Pleural metastasis of urothelial carcinoma

If the bladder carcinomas are known to provide multiple forms of thoracic metastatic disease: solitary or multiple nodules, infiltrates segmental, or more rarely, Pancoast syndrome, acute respiratory distress syndrome, sarcoidosis pseudo-appearance, or excavations lung.9 Pleural metastatic location is very unusual and rarely indicative of the disease. Rare clinical cases are reported in the literature.10 Odier et al.,9 reported a similar observation with unilateral pleural involvement, of pseudomésothéliomateux appearance.9 Post mortem studies suggest that pleural carcinomatosis lesions are secondary to lymphatic or blood-borne spread or mixed tumor emboli. These attacks carry an aspect of pleural thickening ensheathing scalloped tumor or associated with pleurisy.4,9 These radiological lesions pose a differential diagnosis problem with mesothelioma and other pleural metastatic affected (adenocarcinoma, squamous cell carcinoma, sarcoma, melanoma, lymphoma).2 The diagnosis of these disorders is based on immunohistochemical examination of a pleural biopsy and has a prognostic value, therapeutic and forensic importance for patients exposed to asbestos.
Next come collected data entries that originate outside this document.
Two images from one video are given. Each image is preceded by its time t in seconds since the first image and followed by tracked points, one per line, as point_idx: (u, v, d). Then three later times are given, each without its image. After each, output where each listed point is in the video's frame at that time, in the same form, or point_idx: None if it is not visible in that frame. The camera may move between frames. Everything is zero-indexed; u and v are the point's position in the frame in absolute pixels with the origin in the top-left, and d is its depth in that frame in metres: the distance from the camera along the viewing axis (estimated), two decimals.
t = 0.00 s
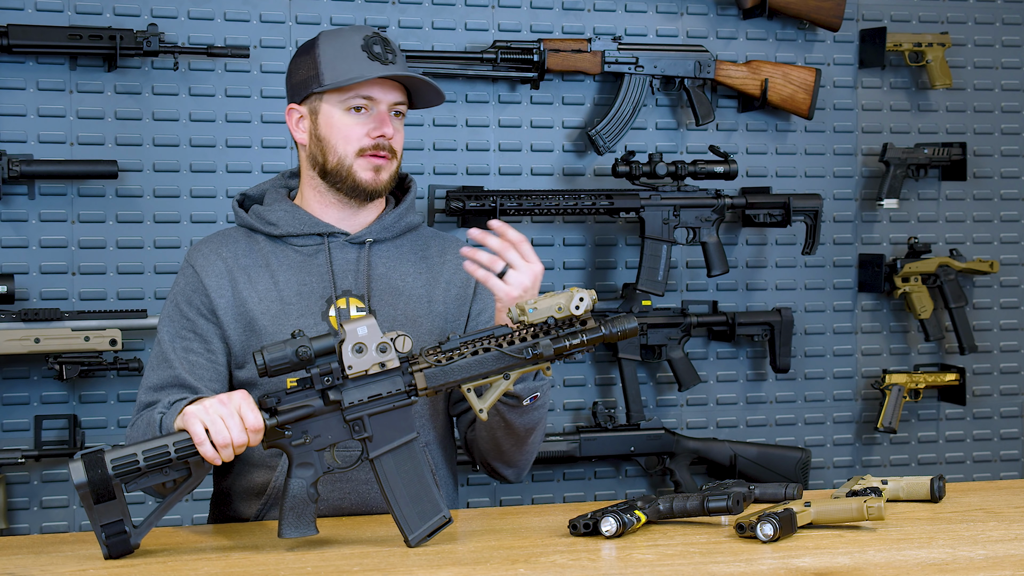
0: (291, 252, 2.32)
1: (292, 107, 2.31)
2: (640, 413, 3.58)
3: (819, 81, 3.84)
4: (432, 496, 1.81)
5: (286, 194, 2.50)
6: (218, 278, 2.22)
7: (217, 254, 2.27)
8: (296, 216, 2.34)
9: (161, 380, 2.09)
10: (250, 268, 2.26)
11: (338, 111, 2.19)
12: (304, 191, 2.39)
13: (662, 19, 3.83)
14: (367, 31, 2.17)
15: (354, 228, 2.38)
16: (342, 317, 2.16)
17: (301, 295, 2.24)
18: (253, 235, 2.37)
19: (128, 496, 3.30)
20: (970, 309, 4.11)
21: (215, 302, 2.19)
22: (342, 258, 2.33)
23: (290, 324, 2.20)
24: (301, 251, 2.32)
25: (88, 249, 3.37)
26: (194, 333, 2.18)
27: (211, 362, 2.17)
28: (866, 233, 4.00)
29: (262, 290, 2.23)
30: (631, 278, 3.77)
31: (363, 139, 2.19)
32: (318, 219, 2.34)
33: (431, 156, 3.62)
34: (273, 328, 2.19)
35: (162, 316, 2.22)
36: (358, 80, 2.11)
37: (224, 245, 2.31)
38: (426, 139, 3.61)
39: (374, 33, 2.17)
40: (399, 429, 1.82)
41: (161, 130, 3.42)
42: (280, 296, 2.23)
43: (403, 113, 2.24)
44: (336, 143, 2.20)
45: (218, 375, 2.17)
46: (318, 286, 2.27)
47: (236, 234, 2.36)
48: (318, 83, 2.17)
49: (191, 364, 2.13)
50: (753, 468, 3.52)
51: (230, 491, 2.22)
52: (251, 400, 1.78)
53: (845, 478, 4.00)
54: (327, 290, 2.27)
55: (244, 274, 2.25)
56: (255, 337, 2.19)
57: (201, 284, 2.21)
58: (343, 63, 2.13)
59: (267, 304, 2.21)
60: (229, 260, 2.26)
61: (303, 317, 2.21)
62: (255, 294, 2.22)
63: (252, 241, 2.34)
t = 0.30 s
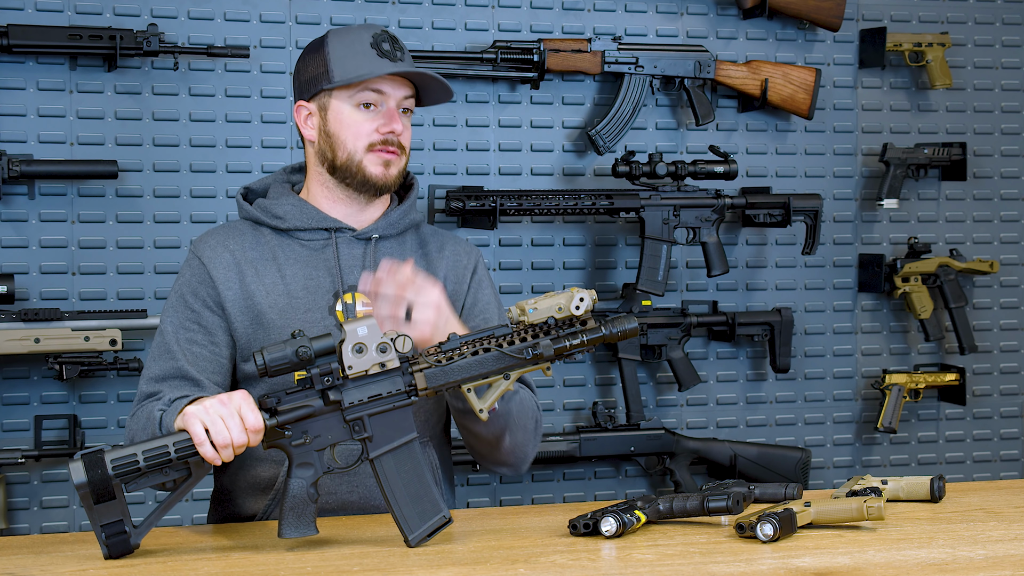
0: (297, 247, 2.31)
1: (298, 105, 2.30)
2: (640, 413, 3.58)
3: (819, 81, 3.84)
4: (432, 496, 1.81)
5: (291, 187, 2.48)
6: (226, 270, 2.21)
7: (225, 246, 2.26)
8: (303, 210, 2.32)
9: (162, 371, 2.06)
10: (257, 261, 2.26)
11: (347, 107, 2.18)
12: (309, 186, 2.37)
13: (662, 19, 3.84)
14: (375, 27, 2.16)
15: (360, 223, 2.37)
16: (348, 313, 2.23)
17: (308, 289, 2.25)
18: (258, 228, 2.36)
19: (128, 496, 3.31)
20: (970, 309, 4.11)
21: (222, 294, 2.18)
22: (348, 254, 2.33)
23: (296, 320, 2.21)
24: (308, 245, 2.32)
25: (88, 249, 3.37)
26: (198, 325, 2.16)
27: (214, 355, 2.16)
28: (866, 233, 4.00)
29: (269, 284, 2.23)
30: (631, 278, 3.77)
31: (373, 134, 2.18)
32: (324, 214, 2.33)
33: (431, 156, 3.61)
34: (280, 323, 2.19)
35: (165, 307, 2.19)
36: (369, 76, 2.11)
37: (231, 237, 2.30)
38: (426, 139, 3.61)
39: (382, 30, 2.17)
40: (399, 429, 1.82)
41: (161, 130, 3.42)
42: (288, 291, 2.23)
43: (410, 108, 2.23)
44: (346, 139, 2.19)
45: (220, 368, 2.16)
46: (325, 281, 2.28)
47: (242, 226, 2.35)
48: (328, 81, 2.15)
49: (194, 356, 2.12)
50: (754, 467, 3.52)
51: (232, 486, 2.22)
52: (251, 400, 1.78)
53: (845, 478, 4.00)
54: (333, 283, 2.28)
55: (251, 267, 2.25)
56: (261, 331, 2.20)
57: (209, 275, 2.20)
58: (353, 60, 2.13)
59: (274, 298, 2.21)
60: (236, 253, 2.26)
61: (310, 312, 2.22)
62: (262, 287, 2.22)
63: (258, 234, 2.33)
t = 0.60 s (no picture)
0: (293, 241, 2.27)
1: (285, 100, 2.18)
2: (640, 413, 3.58)
3: (819, 81, 3.84)
4: (431, 496, 1.81)
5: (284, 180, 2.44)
6: (224, 265, 2.16)
7: (221, 241, 2.21)
8: (299, 204, 2.28)
9: (159, 368, 2.01)
10: (255, 256, 2.22)
11: (328, 99, 2.05)
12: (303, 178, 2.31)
13: (662, 19, 3.83)
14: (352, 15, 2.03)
15: (355, 215, 2.33)
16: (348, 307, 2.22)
17: (307, 283, 2.22)
18: (253, 221, 2.31)
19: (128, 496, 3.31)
20: (970, 309, 4.11)
21: (221, 290, 2.14)
22: (345, 246, 2.29)
23: (297, 316, 2.17)
24: (304, 239, 2.28)
25: (88, 249, 3.37)
26: (197, 321, 2.11)
27: (213, 352, 2.10)
28: (866, 233, 4.00)
29: (268, 279, 2.19)
30: (631, 278, 3.77)
31: (357, 126, 2.05)
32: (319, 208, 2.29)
33: (431, 156, 3.62)
34: (281, 320, 2.16)
35: (161, 303, 2.13)
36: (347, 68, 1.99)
37: (227, 232, 2.25)
38: (426, 139, 3.61)
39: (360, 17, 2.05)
40: (399, 429, 1.82)
41: (161, 130, 3.42)
42: (287, 285, 2.19)
43: (396, 94, 2.08)
44: (330, 133, 2.07)
45: (218, 365, 2.11)
46: (323, 274, 2.24)
47: (237, 221, 2.30)
48: (306, 75, 2.03)
49: (192, 353, 2.06)
50: (754, 468, 3.52)
51: (237, 483, 2.21)
52: (251, 400, 1.78)
53: (845, 478, 4.00)
54: (331, 276, 2.24)
55: (249, 262, 2.20)
56: (262, 328, 2.15)
57: (206, 271, 2.15)
58: (330, 52, 2.00)
59: (274, 293, 2.18)
60: (233, 248, 2.21)
61: (309, 307, 2.19)
62: (262, 284, 2.18)
63: (254, 228, 2.28)
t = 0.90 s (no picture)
0: (297, 246, 2.22)
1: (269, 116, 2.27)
2: (640, 413, 3.58)
3: (819, 81, 3.84)
4: (431, 496, 1.80)
5: (284, 182, 2.37)
6: (227, 273, 2.13)
7: (224, 248, 2.16)
8: (298, 208, 2.22)
9: (161, 371, 2.00)
10: (258, 261, 2.17)
11: (295, 110, 2.11)
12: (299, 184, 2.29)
13: (662, 19, 3.83)
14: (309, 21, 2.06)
15: (354, 215, 2.28)
16: (354, 308, 2.17)
17: (313, 288, 2.17)
18: (257, 227, 2.25)
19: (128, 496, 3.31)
20: (970, 309, 4.11)
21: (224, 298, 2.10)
22: (349, 247, 2.24)
23: (302, 320, 2.13)
24: (308, 243, 2.23)
25: (88, 249, 3.37)
26: (199, 327, 2.09)
27: (215, 357, 2.08)
28: (866, 233, 4.00)
29: (273, 285, 2.15)
30: (631, 278, 3.77)
31: (324, 132, 2.10)
32: (319, 210, 2.24)
33: (431, 156, 3.61)
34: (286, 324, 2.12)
35: (164, 310, 2.11)
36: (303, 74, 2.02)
37: (230, 238, 2.21)
38: (426, 139, 3.61)
39: (319, 21, 2.06)
40: (398, 428, 1.82)
41: (161, 130, 3.42)
42: (292, 291, 2.15)
43: (362, 95, 2.10)
44: (301, 143, 2.13)
45: (221, 370, 2.08)
46: (329, 277, 2.19)
47: (240, 227, 2.25)
48: (272, 86, 2.10)
49: (194, 358, 2.04)
50: (753, 468, 3.52)
51: (247, 483, 2.18)
52: (251, 399, 1.77)
53: (845, 478, 4.00)
54: (335, 278, 2.19)
55: (253, 267, 2.16)
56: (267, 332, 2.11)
57: (209, 279, 2.11)
58: (289, 62, 2.05)
59: (279, 299, 2.13)
60: (236, 254, 2.17)
61: (316, 311, 2.15)
62: (266, 289, 2.14)
63: (258, 235, 2.23)
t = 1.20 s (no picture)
0: (347, 244, 2.12)
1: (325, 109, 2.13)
2: (640, 413, 3.58)
3: (819, 81, 3.84)
4: (432, 496, 1.80)
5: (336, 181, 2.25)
6: (274, 266, 2.06)
7: (273, 241, 2.10)
8: (350, 205, 2.12)
9: (194, 356, 2.01)
10: (306, 257, 2.09)
11: (356, 107, 1.97)
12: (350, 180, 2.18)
13: (663, 19, 3.83)
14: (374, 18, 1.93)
15: (405, 216, 2.17)
16: (399, 309, 2.06)
17: (359, 285, 2.08)
18: (306, 223, 2.16)
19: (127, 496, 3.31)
20: (970, 309, 4.11)
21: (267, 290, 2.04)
22: (397, 247, 2.12)
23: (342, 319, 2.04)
24: (357, 241, 2.12)
25: (88, 249, 3.37)
26: (237, 317, 2.05)
27: (249, 348, 2.04)
28: (866, 233, 4.00)
29: (319, 281, 2.07)
30: (631, 278, 3.77)
31: (386, 132, 1.97)
32: (371, 208, 2.14)
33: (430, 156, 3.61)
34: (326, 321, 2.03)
35: (206, 297, 2.09)
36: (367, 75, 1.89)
37: (278, 232, 2.14)
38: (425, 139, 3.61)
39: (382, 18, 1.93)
40: (399, 429, 1.82)
41: (161, 130, 3.42)
42: (338, 288, 2.06)
43: (426, 95, 1.97)
44: (360, 142, 2.00)
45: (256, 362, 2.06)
46: (377, 276, 2.09)
47: (290, 221, 2.17)
48: (334, 83, 1.96)
49: (227, 346, 2.02)
50: (754, 468, 3.52)
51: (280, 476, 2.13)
52: (251, 400, 1.77)
53: (845, 478, 4.00)
54: (381, 277, 2.09)
55: (301, 263, 2.08)
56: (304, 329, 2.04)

Management of metastatic urothelial carcinoma

The treatment of metastatic urothelial carcinoma is based on the instillation of topical agents adjuvants (BCG or mitomycin C), chemotherapy (MVAC: Methotrexate, Vinblastine, Cisplatin Adriamycinand) and/or external beam radiation therapy.10 These treatments are mainly based on the transposition of the management principles of bladder tumors. We decided, in our case, the BCG instillation Pastor by percutaneous nephrostomy and the tear-X in favor of heavy chemotherapy before the alteration of the general state of our patient and the absence of technical platform radiotherapy in our center.

Conclusion

This case illustrates a rare and fatal pleural metastasis of urothelial carcinoma of the upper tract manifested by atypical radiological appearance of pseudomésothéliome. Nevertheless, we consider that our choice of therapy is judiciable in a developing country with a fragile health system given the prognosis of metastatic urothelial carcinoma according to the EBA report 2014.11

Acknowledgments

None.

Funding

None.

Conflicts of interest

Authors declare that there is no conflict of interest.